TEXT FOR ANALYSIS
Nomura Finalizes Details of Stock Options (Stock Acquisition Rights)

Tokyo, June 6, 2008—Nomura Holdings, Inc. (the “Company”) today announced that its Group Management Committee* has finalized the details of the issuance of stock acquisition rights as stock options as outlined below.

 

* The Group Management Committee consists of the CEO, COO, Business Division CEOs and any other executive officers nominated by the CEO, and via Board of Directors resolutions decides important business matters including the issuance of stock acquisition rights. Moreover, stock acquisition rights are granted to individual directors and executive officers of the Company in accordance with decisions made by the Compensation Committee.

GIVEN INFORMATION
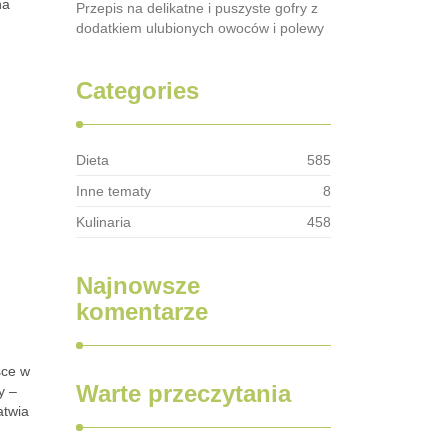
na
Przepis na delikatne i puszyste gofry z
dodatkiem ulubionych owoców i polewy
Categories
Dieta
585
Inne tematy
8
Kulinaria
458
Najnowsze
komentarze
sce w
Warte przeczytania
y –
atwia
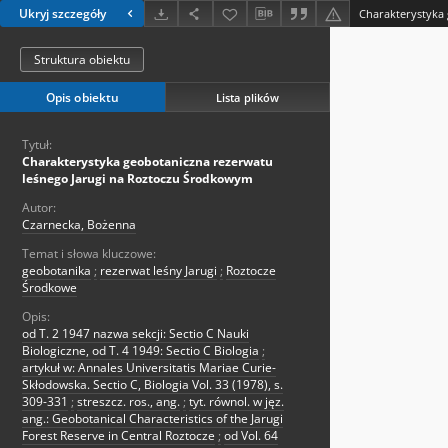
Ukryj szczegóły
Struktura obiektu
Opis obiektu
Lista plików
Tytuł:
Charakterystyka geobotaniczna rezerwatu
leśnego Jarugi na Roztoczu Środkowym
Autor:
Czarnecka, Bożenna
Temat i słowa kluczowe:
geobotanika
;
rezerwat leśny Jarugi
;
Roztocze
Środkowe
Opis:
od T. 2 1947 nazwa sekcji: Sectio C Nauki
Biologiczne, od T. 4 1949: Sectio C Biologia
;
artykuł w: Annales Universitatis Mariae Curie-
Skłodowska. Sectio C, Biologia Vol. 33 (1978), s.
309-331
;
streszcz. ros., ang.
;
tyt. równol. w jęz.
ang.: Geobotanical Characteristics of the Jarugi
Forest Reserve in Central Roztocze
;
od Vol. 64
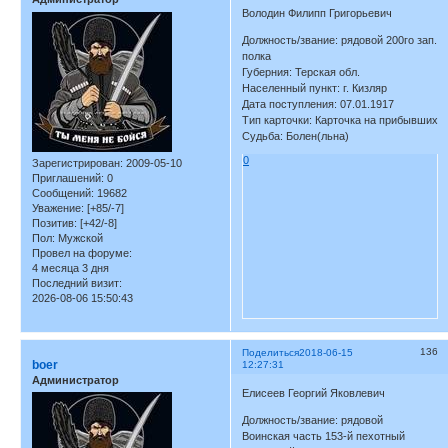
Володин Филипп Григорьевич
Должность/звание: рядовой 200го зап.
полка
Губерния: Терская обл.
Населенный пункт: г. Кизляр
Дата поступления: 07.01.1917
Тип карточки: Карточка на прибывших
Судьба: Болен(льна)
0
Зарегистрирован
: 2009-05-10
Приглашений:
0
Сообщений:
19682
Уважение:
[+85/-7]
Позитив:
[+42/-8]
Пол:
Мужской
Провел на форуме:
4 месяца 3 дня
Последний визит:
2026-08-06 15:50:43
136
Поделиться
2018-06-15
boer
12:27:31
Администратор
Елисеев Георгий Яковлевич
Должность/звание: рядовой
Воинская часть 153-й пехотный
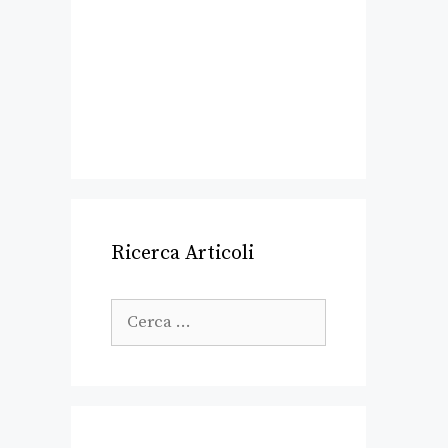
Ricerca Articoli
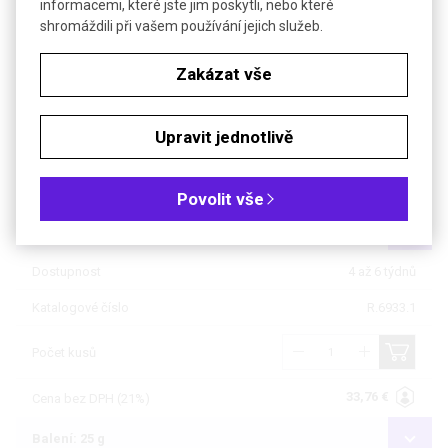
informacemi, které jste jim poskytli, nebo které
shromáždili při vašem používání jejich služeb.
Soubory ke stažení
Zakázat vše
Objednávková tabulka
Kč
€
Upravit jednotlivě
Čistota: min 99 %, pro biochemii
Povolit vše
Balení: 5 g
Dostupnost
4 až 6 týdnů
Katalogové číslo
R.6933.1
Počet kusů
33,76 €
Cena bez DPH (21%)
Balení: 25 g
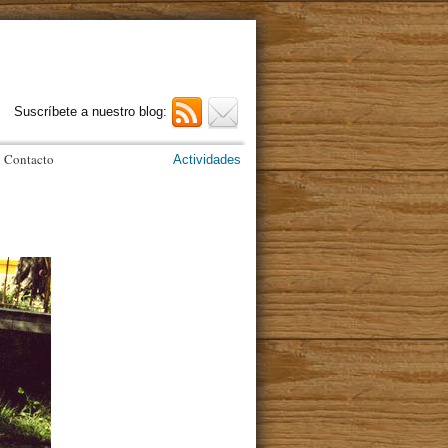
Suscríbete a nuestro blog:
Contacto
Actividades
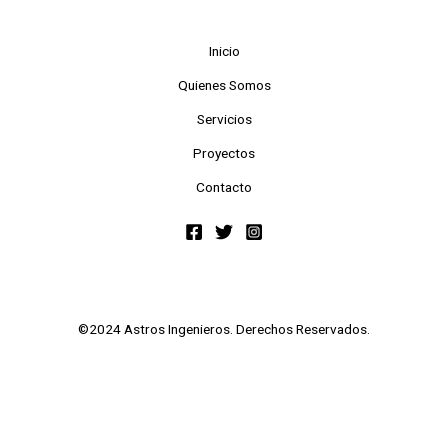
Inicio
Quienes Somos
Servicios
Proyectos
Contacto
©2024 Astros Ingenieros. Derechos Reservados.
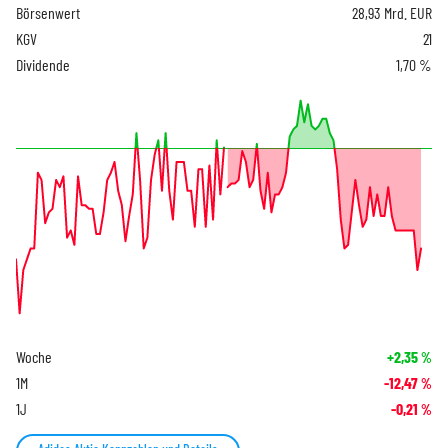
Börsenwert
28,93 Mrd. EUR
KGV
21
Dividende
1,70 %
Woche
+2,35
%
1M
-12,47
%
1J
-0,21
%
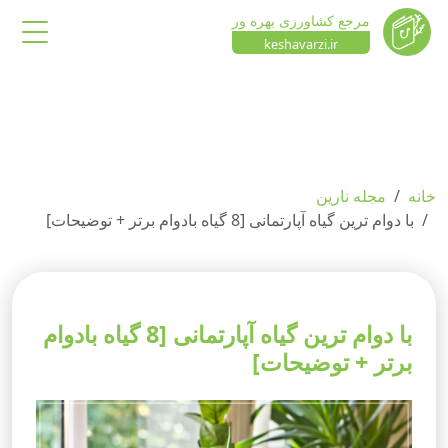
مرجع کشاورزی بهره ور
keshavarzi.ir
خانه
مجله نارین
با دوام ترین گیاه آپارتمانی [8 گیاه بادوام برتر + توضیحات]
با دوام ترین گیاه آپارتمانی [8 گیاه بادوام
برتر + توضیحات]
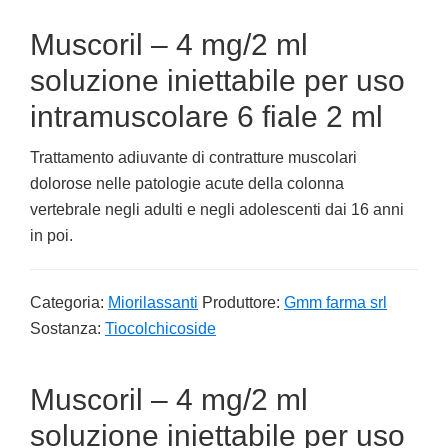
Muscoril – 4 mg/2 ml
soluzione iniettabile per uso
intramuscolare 6 fiale 2 ml
Trattamento adiuvante di contratture muscolari
dolorose nelle patologie acute della colonna
vertebrale negli adulti e negli adolescenti dai 16 anni
in poi.
Categoria:
Miorilassanti
Produttore:
Gmm farma srl
Sostanza:
Tiocolchicoside
Muscoril – 4 mg/2 ml
soluzione iniettabile per uso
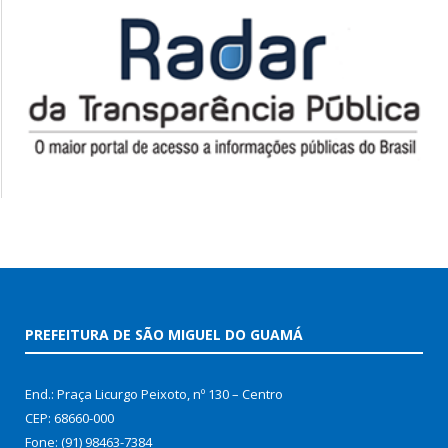
PREFEITURA DE SÃO MIGUEL DO GUAMÁ
End.: Praça Licurgo Peixoto, nº 130 – Centro
CEP: 68660-000
Fone: (91) 98463-7384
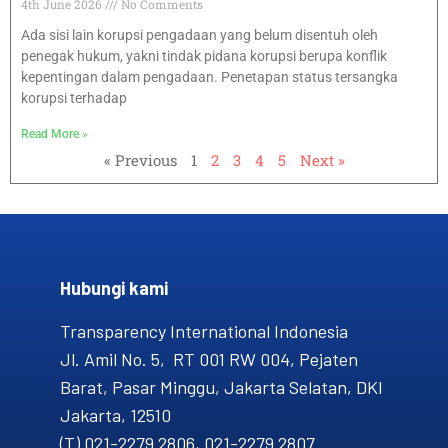
4th June 2026
No Comments
Ada sisi lain korupsi pengadaan yang belum disentuh oleh
penegak hukum, yakni tindak pidana korupsi berupa konflik
kepentingan dalam pengadaan. Penetapan status tersangka
korupsi terhadap
Read More »
« Previous
1
2
3
4
5
Next »
Hubungi kami​
Transparency International Indonesia
Jl. Amil No. 5, RT 001 RW 004, Pejaten
Barat, Pasar Minggu, Jakarta Selatan, DKI
Jakarta, 12510
(T) 021-2279 2806, 021-2279 2807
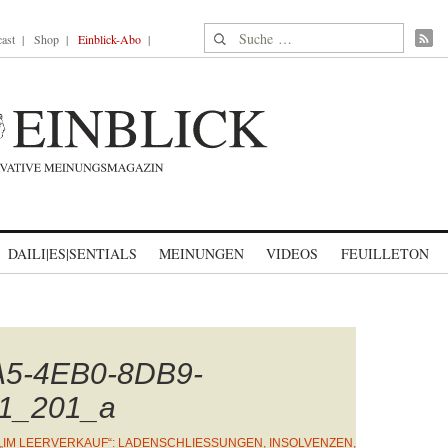
Suche nach:
ast
Shop
Einblick-Abo
DAILI|ES|SENTIALS
MEINUNGEN
VIDEOS
FEUILLETON
5-4EB0-8DB9-
1_201_a
„IM LEERVERKAUF“: LADENSCHLIESSUNGEN, INSOLVENZEN, Ö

QUESTIONS TO ANSWER
1. Rewrite the part of the Nomura announcement that opens with the words containing "Nomura Finalizes Details" and closes with "as outlined below.", replacing "Group Management Committee" with "Executive Management Board".
2. Answer these questions on the Nomura announcement.
(a) On what date was the announcement made?
(b) Which committee decides the grants of stock acquisition rights to individual directors and executive officers of the Company?
(c) Who makes up the Group Management Committee?

PER-TASK ANSWERS
1.
Nomura Finalizes Details of Stock Options (Stock Acquisition Rights)

Tokyo, June 6, 2008—Nomura Holdings, Inc. (the “Company”) today announced that its Executive Management Board* has finalized the details of the issuance of stock acquisition rights as stock options as outlined below.

2.
(a) June 6, 2008.
(b) The Compensation Committee.
(c) The CEO, the COO, the Business Division CEOs and any other executive officers nominated by the CEO.